Amazon offers a one year limited warranty, with optional purchase of two year extended warranty available. Barnes & Noble seems to offer only the in-house one year limited warranty.
The main drawback with both tablets is the blockage of access to the Google Play (previously Android Market). While it is understandable that Amazon and B&N would like the user to spend their money on in-house sold applications and whatnots, it makes both of these tablets highly dependable on all the additional offers the two houses are providing to their customers, which is where the respective successes of these tablets will ultimately lie.
For that very reason, the Kindle Fire vs Nook Tablet comparison will have to take into account what applications and further extensions are being provided for both tablets.
The first point of interest is, of course, the integrated browser. While the Nook tablet comes with a slightly modified standard Android browser, the Amazon Kindle Fire is outfitted with the much touted Amazon Silk browser. It uses the Amazon cloud environment to speed up browsing, the integrated split architecture is supposed to use all the power of Amazon’s servers to speed up the browsing experience.
The main point of concern is exactly there, all the browsing takes place by means of Amazon’s servers, like with some highly controlled proxy server, where the user’s privacy is not only non-existent, but highly likely to be monitored.
Such monitoring can then be (mis)used to provide users with targeted advertising, which is the most docile form of misuse that can be construed. This is besides the fact that the Silk browser is, in fact, much faster. On the other hand, it conveys all your entered passwords to the Amazon servers.
From the view of the simple user, the Amazon Tablet PC the Kindle Firecomes pre-loaded with more software than the Nook Tablet.

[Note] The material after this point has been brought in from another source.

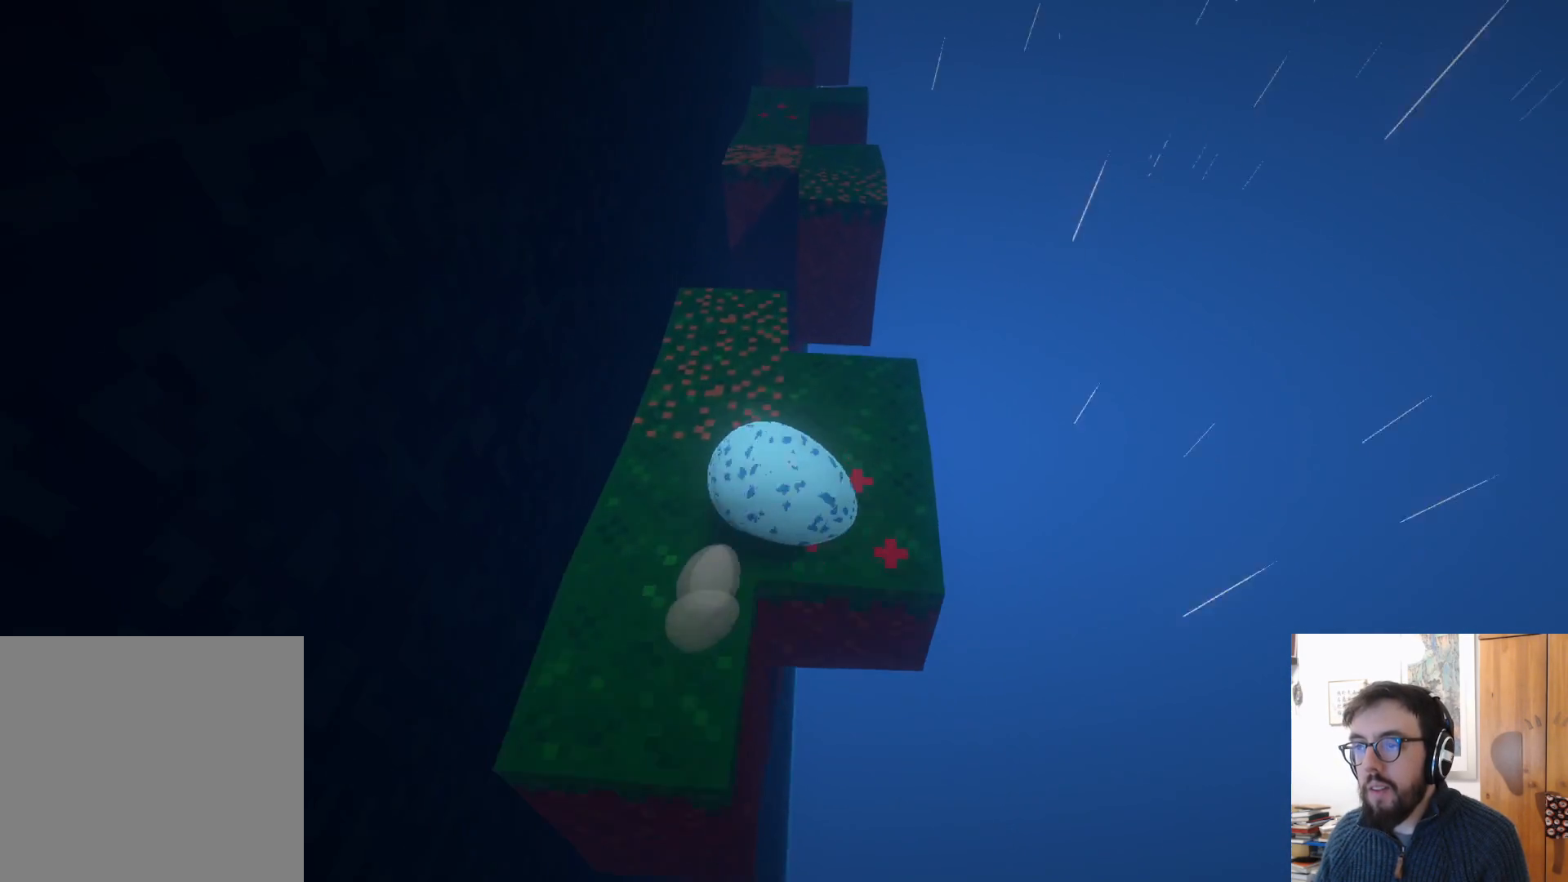
{"buttons": [], "left_stick": "up", "right_stick": "center", "events": [[67, "left_stick", "up-left"], [450, "left_stick", "up"]]}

Frankly speaking, the biggest advantage Amazon has is the Amazon Prime service.
While both services can hook up on Hulu and Netflix, only Fire comes with one month free Amazon Prime, which provides instant streaming of thousands of movies and TV shows, as well as access to the lending library. After the free trial period, Amazon Prime costs $79 per year. Additionally, the access to the Amazon mp3 store is another plus. As the only music store capable of rivaling Apple’s iTunes, Amazon mp3 store offers instant access to millions of songs.
Kindle Fire vs Nook Tablet application stores
Frankly speaking, both stores, the Amazon App store and the Barnes & Noble Nook Apps store are not even close to the Google Play and never will be. Barnes & Noble does not even have the popular game Plants vs Zombies, for instance.

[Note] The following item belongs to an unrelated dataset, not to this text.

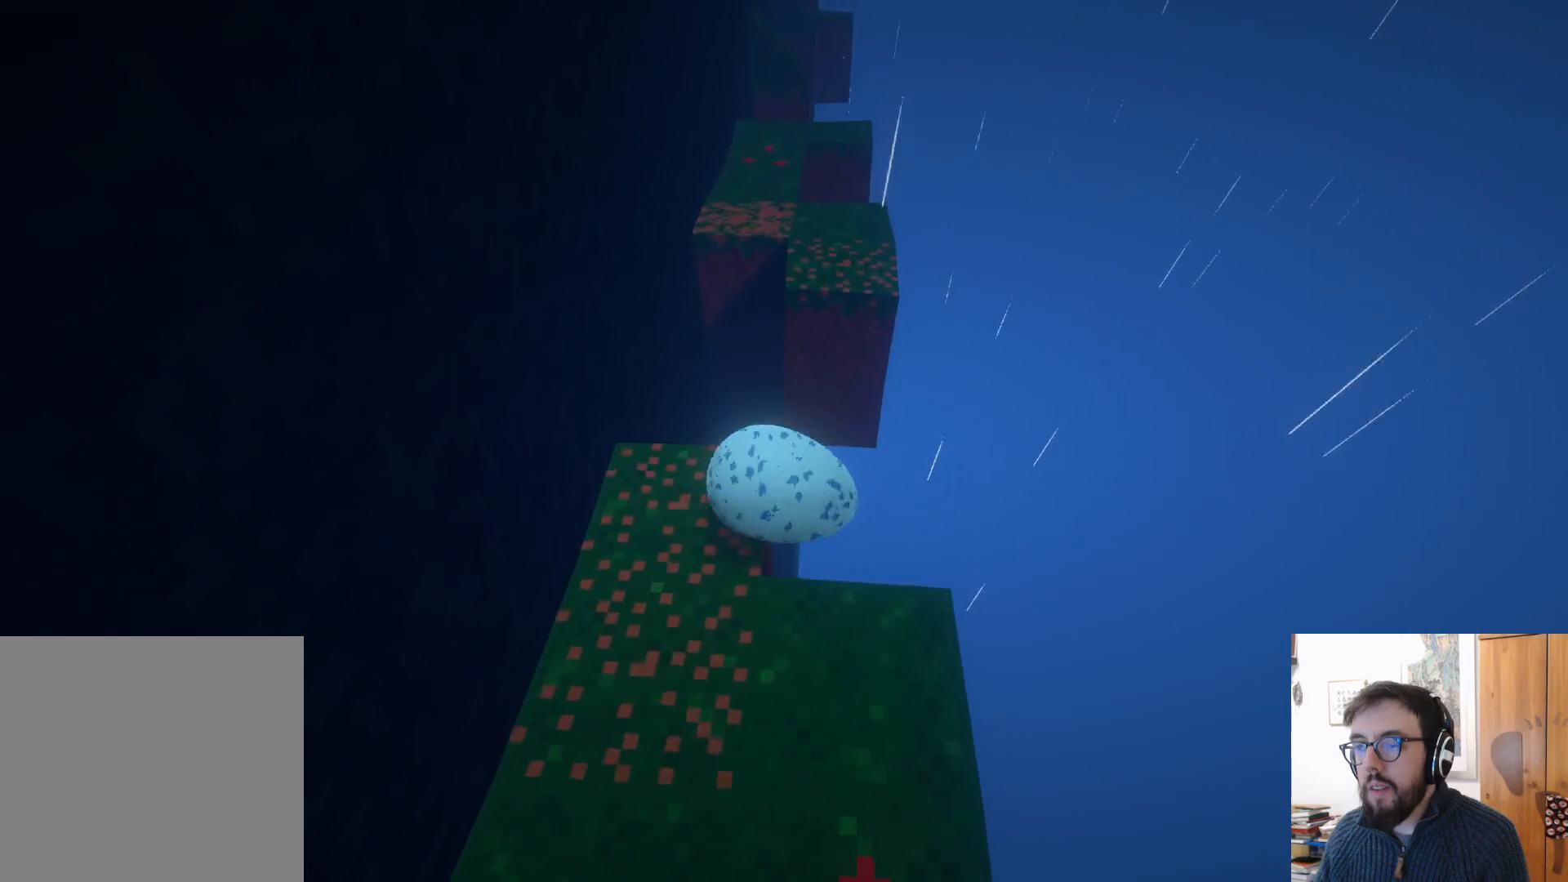
{"buttons": [], "left_stick": "center", "right_stick": "center", "events": [[83, "left_stick", "up-right"], [200, "A", "down"], [350, "A", "up"], [483, "left_stick", "center"]]}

On the other hand, with the MicroSD slot, the Nook offers the possibility of “dual-booting” where custom made ROMs can boot any kind of available Android OS without rooting the device and voiding the warranty.
With the higher RAM and storage, you can have a completely different and exciting device simply by booting the other OS, including full access to the Google Play. This is perhaps the biggest plus of the Nook tablet.
Then, there is the Kindle Fire vs Nook Tablet price war. Fifty dollars that the Nook Tablet costs more does not seem to be a huge difference, particularly if you consider the additional RAM and storage, but for that cash you can almost finance a whole year of Amazon Prime and you do not really need any additional storage, being that both services give you unlimited cloud storage for purchased content.
The biggest deal breaker is of course the location limitation that will ultimately squash the perhaps better option in terms of expansion capabilities. Amazon is available almost all over the world; Barnes & Noble is limited to the North American continent, despite the fact that they do deliver merchandise all over the world.
This will surely reflect in overall sales of tablets. It does in terms of revenue, Amazon rakes in seven times more cash than B&N yearly.